Why did you title your collection Long After Lauds?

In monastic life, the first hour of daily prayers, Matins, roused the community to wake up. Wisely, the second hour was Lauds, which means praise—praise with that freshly-awakened consciousness. In this way, such an attitude toward the world, seen and unseen, could be absorbed before breakfast. The poems in Long After Lauds continue that tradition decades later, though outside a community, of waking up, reflecting, discerning what there is to praise. And how. And whom.

There are several “Ex-Nun” poems in Long After Lauds, and a few written from the perspective of an ex-wife, an ex-teacher. What does it mean to write as an “ex”?

The thing about the past is that it’s never entirely past. “Ex” is not only a prefix but a Latin preposition that means “out of” or “away from.” In a book about building a tree house, the designer says it’s a prospect and a refuge. Writing from the vantage point of an “ex” is like that. How I look at the world now is affected by sensibilities cultivated in former circumstances. I don’t put an X over those circumstances except in the way of, say, a treasure map: X marks the spot where I might discover something important, enriching. From the prospect and refuge of the present in figurative language I can explore a past that has moments worth examining.

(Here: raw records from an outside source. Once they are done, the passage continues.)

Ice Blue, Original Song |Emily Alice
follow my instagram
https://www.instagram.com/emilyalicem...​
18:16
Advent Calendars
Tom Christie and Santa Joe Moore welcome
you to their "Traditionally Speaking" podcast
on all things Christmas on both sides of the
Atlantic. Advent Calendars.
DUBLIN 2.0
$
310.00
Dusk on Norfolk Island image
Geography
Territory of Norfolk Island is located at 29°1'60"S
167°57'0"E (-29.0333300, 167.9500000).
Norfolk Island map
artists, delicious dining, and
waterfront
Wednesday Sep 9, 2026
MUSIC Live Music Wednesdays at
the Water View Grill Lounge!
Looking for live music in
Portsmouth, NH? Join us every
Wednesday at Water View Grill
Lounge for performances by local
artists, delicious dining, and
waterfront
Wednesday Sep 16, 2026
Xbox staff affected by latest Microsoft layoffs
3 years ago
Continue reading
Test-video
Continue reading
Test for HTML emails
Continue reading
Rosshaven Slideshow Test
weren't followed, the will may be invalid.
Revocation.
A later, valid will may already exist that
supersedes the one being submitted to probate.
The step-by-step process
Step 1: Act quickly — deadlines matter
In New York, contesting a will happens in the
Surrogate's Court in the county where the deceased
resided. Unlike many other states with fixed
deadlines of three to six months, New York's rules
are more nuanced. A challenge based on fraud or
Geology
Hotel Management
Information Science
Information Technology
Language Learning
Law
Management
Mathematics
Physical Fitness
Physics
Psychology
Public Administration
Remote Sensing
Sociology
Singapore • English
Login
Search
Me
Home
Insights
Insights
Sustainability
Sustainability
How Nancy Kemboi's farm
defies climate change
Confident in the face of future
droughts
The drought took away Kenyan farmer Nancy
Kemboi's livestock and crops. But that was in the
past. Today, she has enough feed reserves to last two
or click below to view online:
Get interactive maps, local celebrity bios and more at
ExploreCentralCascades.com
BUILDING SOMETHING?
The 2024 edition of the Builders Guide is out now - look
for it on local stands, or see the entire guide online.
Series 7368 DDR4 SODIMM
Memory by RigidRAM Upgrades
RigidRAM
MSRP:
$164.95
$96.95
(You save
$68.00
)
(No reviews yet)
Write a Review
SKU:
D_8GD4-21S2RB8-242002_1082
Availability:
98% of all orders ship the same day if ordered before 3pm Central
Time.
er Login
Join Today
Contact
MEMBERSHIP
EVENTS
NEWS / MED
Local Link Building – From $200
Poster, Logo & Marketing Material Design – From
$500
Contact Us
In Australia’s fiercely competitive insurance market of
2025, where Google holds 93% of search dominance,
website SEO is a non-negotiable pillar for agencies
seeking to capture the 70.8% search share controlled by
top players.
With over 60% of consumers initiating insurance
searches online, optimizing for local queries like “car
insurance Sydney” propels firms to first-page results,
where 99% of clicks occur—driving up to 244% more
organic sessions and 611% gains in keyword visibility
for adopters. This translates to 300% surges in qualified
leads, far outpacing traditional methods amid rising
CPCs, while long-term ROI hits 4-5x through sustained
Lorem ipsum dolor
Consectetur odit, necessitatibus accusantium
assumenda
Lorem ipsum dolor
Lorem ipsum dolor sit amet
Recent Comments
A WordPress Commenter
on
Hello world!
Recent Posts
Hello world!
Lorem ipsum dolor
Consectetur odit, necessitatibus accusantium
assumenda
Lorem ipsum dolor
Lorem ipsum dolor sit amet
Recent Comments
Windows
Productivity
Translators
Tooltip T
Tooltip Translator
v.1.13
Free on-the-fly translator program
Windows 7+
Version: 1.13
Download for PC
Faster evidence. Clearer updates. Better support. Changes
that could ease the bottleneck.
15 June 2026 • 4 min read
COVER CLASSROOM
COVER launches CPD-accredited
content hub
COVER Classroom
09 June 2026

In the poems “Whose Expectation” and “A Long Engagement” a rhinoceros is the central figure.  Does this animal have a particularly special significance to you?

When my daughter was newly wed, she lived half the continent away. On that first Christmas alone, I took myself to the zoo for distraction from self-pity. The bitter cold pushed me into the warmth of the veldt building. There I came upon the scene of another species as “a living nativity”: the father rhino was in his own pen next to the pen of mother and daughter asleep in their hay. My self-absorption gave way to wonder. Over the years, I’ve continued to explore rhinos both as themselves and as metaphors, mysterious and endangered.

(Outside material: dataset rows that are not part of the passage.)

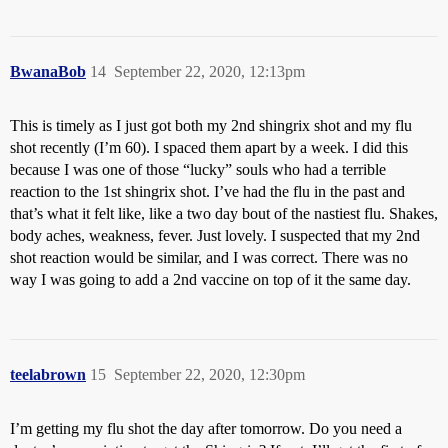
BwanaBob
14
September 22, 2020, 12:13pm
This is timely as I just got both my 2nd shingrix shot and my flu
shot recently (I’m 60). I spaced them apart by a week. I did this
because I was one of those “lucky” souls who had a terrible
reaction to the 1st shingrix shot. I’ve had the flu in the past and
that’s what it felt like, like a two day bout of the nastiest flu. Shakes,
body aches, weakness, fever. Just lovely. I suspected that my 2nd
shot reaction would be similar, and I was correct. There was no
way I was going to add a 2nd vaccine on top of it the same day.
teelabrown
15
September 22, 2020, 12:30pm
I’m getting my flu shot the day after tomorrow. Do you need a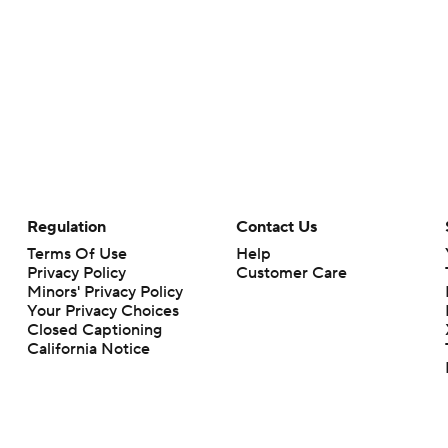
Regulation
Contact Us
Terms Of Use
Help
Privacy Policy
Customer Care
Minors' Privacy Policy
Your Privacy Choices
Closed Captioning
California Notice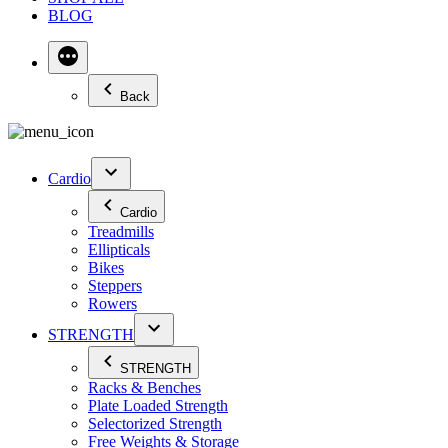
BLOG
Back
Cardio
Cardio
Treadmills
Ellipticals
Bikes
Steppers
Rowers
STRENGTH
STRENGTH
Racks & Benches
Plate Loaded Strength
Selectorized Strength
Free Weights & Storage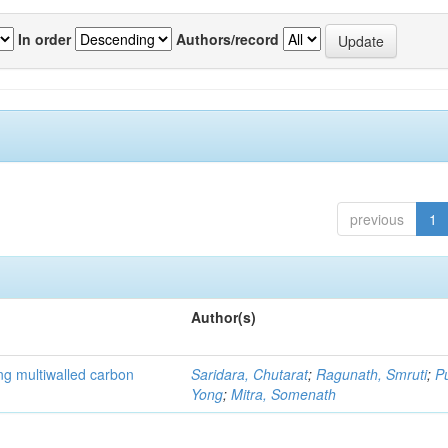
In order
Authors/record
previous
1
Author(s)
ng multiwalled carbon
Saridara, Chutarat
;
Ragunath, Smruti
;
P
Yong
;
Mitra, Somenath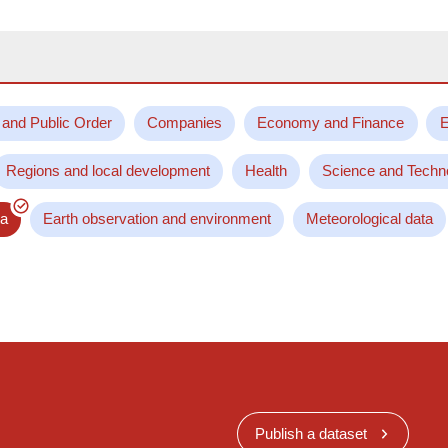
 and Public Order
Companies
Economy and Finance
E
Regions and local development
Health
Science and Techn
ta
Earth observation and environment
Meteorological data
Publish a dataset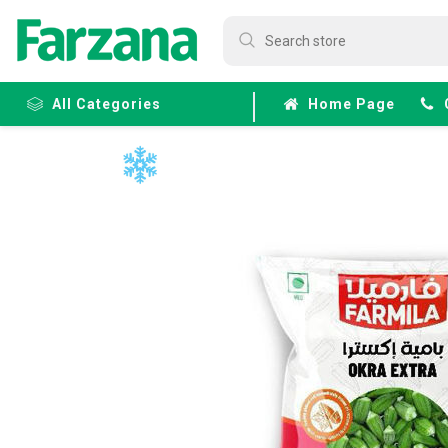
All Categories
Home Page
Frozen
Fruits &
Veggies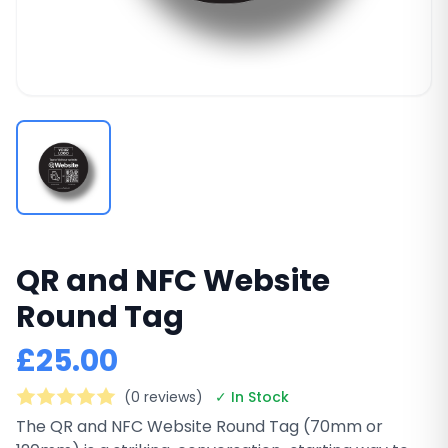
QR and NFC Website
Round Tag
£25.00
(0 reviews)
✓ In Stock
The QR and NFC Website Round Tag (70mm or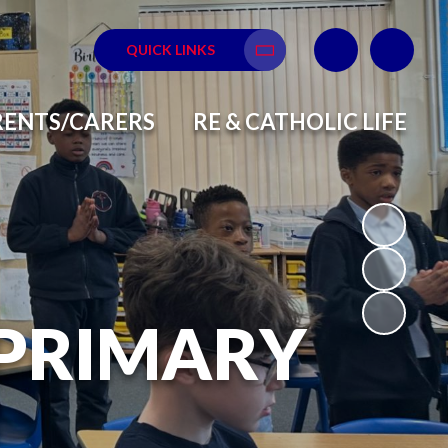
QUICK LINKS
Translate
RENTS/CARERS
RE & CATHOLIC LIFE
 PRIMARY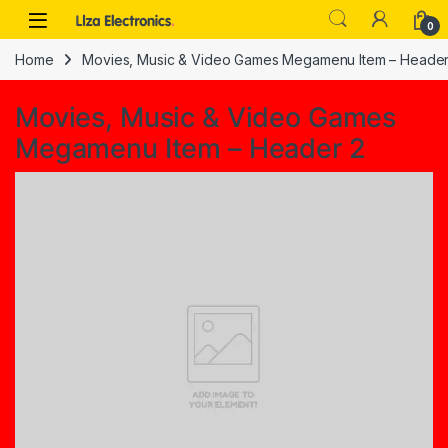
Skip to navigation
Skip to content
0
Home
Movies, Music & Video Games Megamenu Item – Header
Movies, Music & Video Games
Megamenu Item – Header 2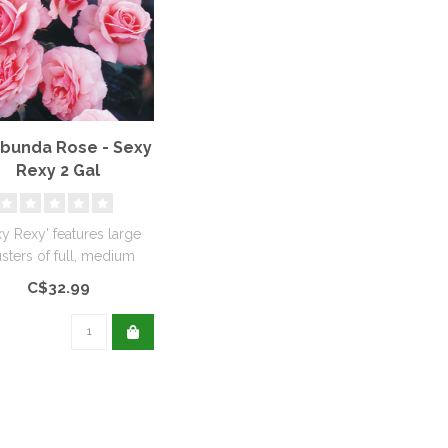
ibunda Rose - Sexy
Rexy 2 Gal
xy Rexy' features large
usters of full, medium
ed blooms that are soft..
C$32.99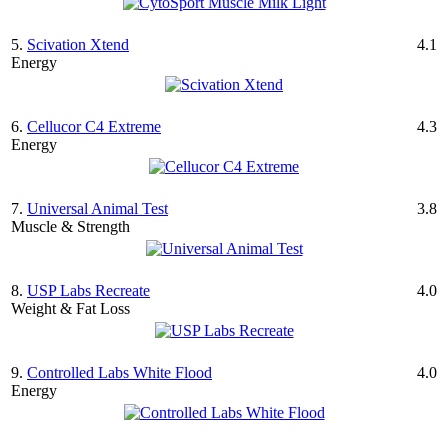
5.
Scivation Xtend
4.1
Energy
6.
Cellucor C4 Extreme
4.3
Energy
7.
Universal Animal Test
3.8
Muscle & Strength
8.
USP Labs Recreate
4.0
Weight & Fat Loss
9.
Controlled Labs White Flood
4.0
Energy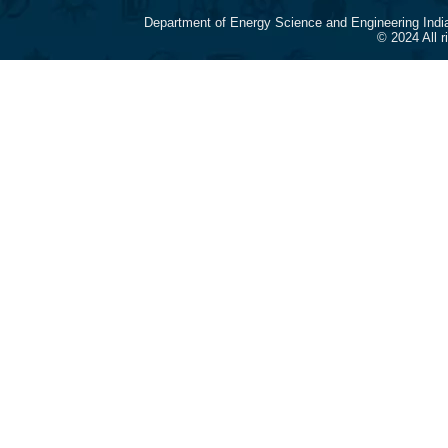
Department of Energy Science and Engineering Indi
© 2024 All 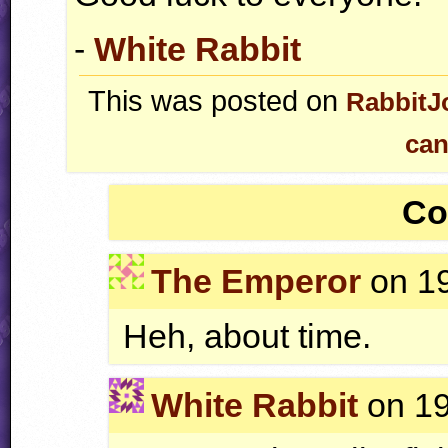
-
White Rabbit
This was posted on
RabbitJ
can
Co
The Emperor
on 19
Heh, about time.
White Rabbit
on 19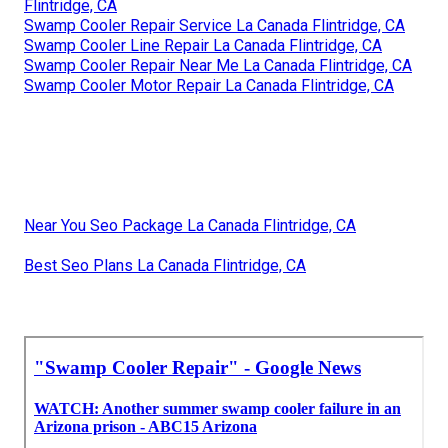
Flintridge, CA
Swamp Cooler Repair Service La Canada Flintridge, CA
Swamp Cooler Line Repair La Canada Flintridge, CA
Swamp Cooler Repair Near Me La Canada Flintridge, CA
Swamp Cooler Motor Repair La Canada Flintridge, CA
Near You Seo Package La Canada Flintridge, CA
Best Seo Plans La Canada Flintridge, CA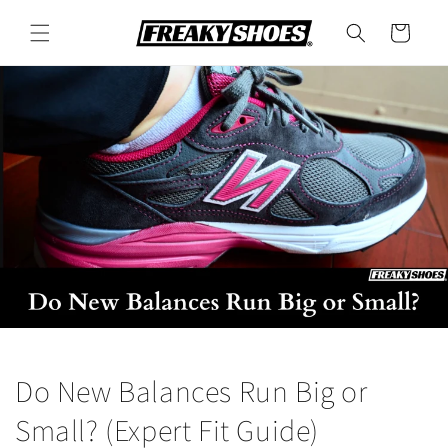
Skip to
content
Cart
Do New Balances Run Big or
Small? (Expert Fit Guide)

Long After Lauds is your fourth book, preceded by a novel and two poetry collections. What was the process of writing this collection like for you? How has your writing life changed over the course of your career?

This book includes many of the poems from the chapbook, The Ex-Nun Poems, which seems like double-dipping. I did this because I want the reader to understand that a monastic formation informs everything. Writer Karen Armstrong says the religious novitiate is a period of initiation so thorough its effects cannot be entirely undone. By including the ex-nun poems in here, all the other poems bear witness to that. Over the course of my career, my writing life has matured by being a close reader, teacher, mother, a woman engaged in the lives of my family, students, community. One can call this practice Keatsian “negative capability,” or compassion. I intend my writing life to offer an imaginative invitation to non-dualism, one that describes relationships richly textured by love.

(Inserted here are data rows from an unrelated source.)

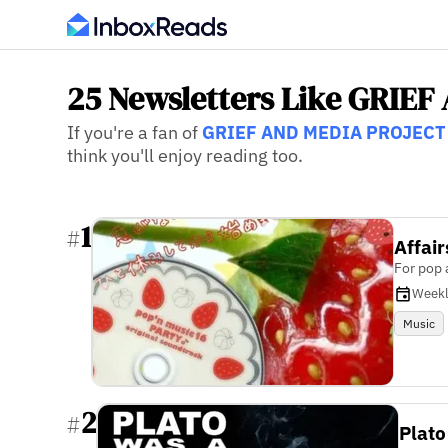
25 Newsletters Like GRIE
If you're a fan of
GRIEF AND MEDIA PROJECT
think you'll enjoy reading too.
1
#
Affair
For pop 
Week
Music
2
#
Plato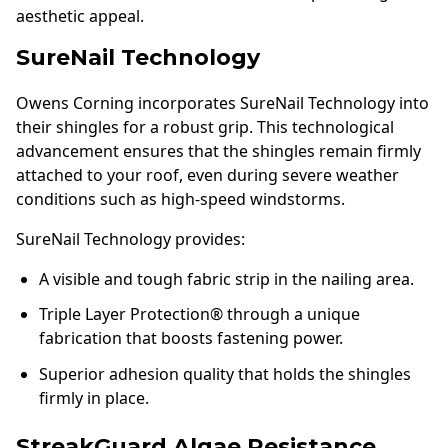
aesthetic appeal.
SureNail Technology
Owens Corning incorporates SureNail Technology into
their shingles for a robust grip. This technological
advancement ensures that the shingles remain firmly
attached to your roof, even during severe weather
conditions such as high-speed windstorms.
SureNail Technology provides:
A visible and tough fabric strip in the nailing area.
Triple Layer Protection® through a unique
fabrication that boosts fastening power.
Superior adhesion quality that holds the shingles
firmly in place.
StreakGuard Algae Resistance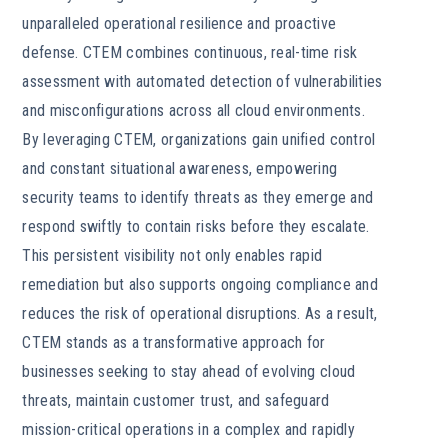
unparalleled operational resilience and proactive
defense. CTEM combines continuous, real-time risk
assessment with automated detection of vulnerabilities
and misconfigurations across all cloud environments.
By leveraging CTEM, organizations gain unified control
and constant situational awareness, empowering
security teams to identify threats as they emerge and
respond swiftly to contain risks before they escalate.
This persistent visibility not only enables rapid
remediation but also supports ongoing compliance and
reduces the risk of operational disruptions. As a result,
CTEM stands as a transformative approach for
businesses seeking to stay ahead of evolving cloud
threats, maintain customer trust, and safeguard
mission-critical operations in a complex and rapidly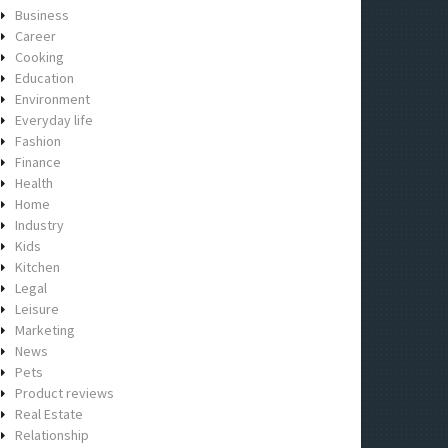
Business
Career
Cooking
Education
Environment
Everyday life
Fashion
Finance
Health
Home
Industry
Kids
Kitchen
Legal
Leisure
Marketing
News
Pets
Product reviews
Real Estate
Relationship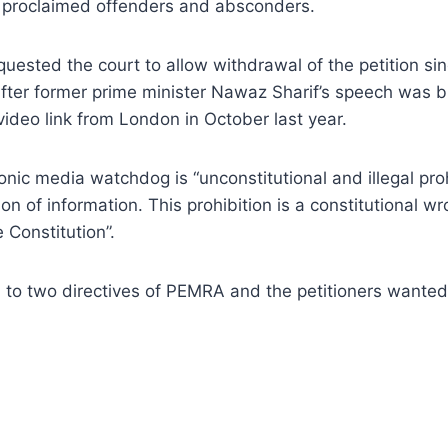
y proclaimed offenders and absconders.
ested the court to allow withdrawal of the petition since 
after former prime minister Nawaz Sharif’s speech was br
ideo link from London in October last year.
ronic media watchdog is “unconstitutional and illegal pr
n of information. This prohibition is a constitutional wr
 Constitution”.
d to two directives of PEMRA and the petitioners wanted 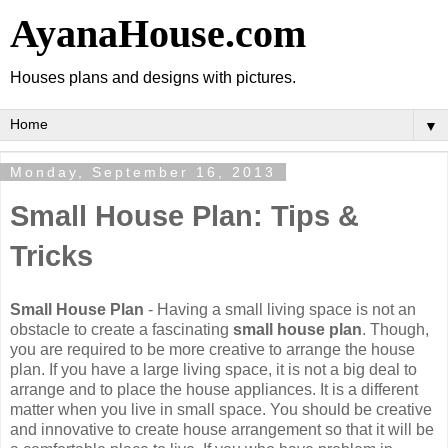
AyanaHouse.com
Houses plans and designs with pictures.
▼
Monday, September 16, 2013
Small House Plan: Tips &
Tricks
Small House Plan
- Having a small living space is not an
obstacle to create a fascinating
small house plan
. Though,
you are required to be more creative to arrange the house
plan. If you have a large living space, it is not a big deal to
arrange and to place the house appliances. It is a different
matter when you live in small space. You should be creative
and innovative to create house arrangement so that it will be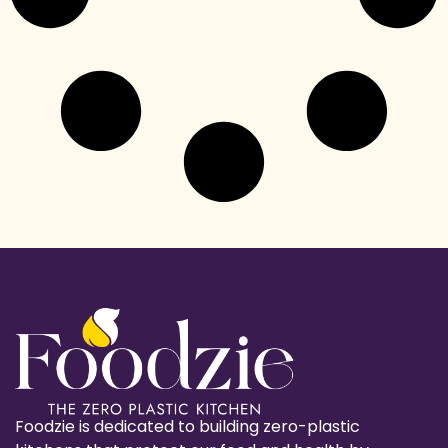
Foodzie is dedicated to building zero-plastic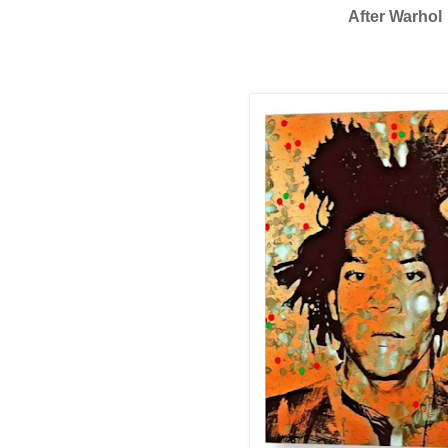
After Warhol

You’ve taught literature and creative writing at Wichita State University and served as a mentor in the MFA program at Seattle Pacific University. What is one piece of advice you would give to budding writers?

Read the classics, aloud, to digest the tradition, the forms, until you embody them in your own central stillness. That’s more than one piece of advice, but eventually these pieces kaleidoscopically come together in a unified field. Read, listen to your own or another’s voice, memorize, build up the knowledge of various technical moves so they feel as natural as physical habits, muscle memory. Plus they’re useful when you’re bored or have exhausted the personae and techniques you’ve come to rely on. There’s more than one way.

In Long After Lauds, you take your readers to some unexpected places: from the cloister to the depths of the ocean, from the Champs-Elysees to an American desert highway, from adult tap classes to Comicon. Curiosity and exploration are a common thread throughout the collection. So, now that this book has been completed, what’s ahead? Where will you take us next?

Next, I will take you to France, particularly Orleans in 1981 and 1429. It’s a memoir in poetry in which Joan of Arc’s influence continues. In a different project, more rhino poems ultimately take the form of a kind of bestiary.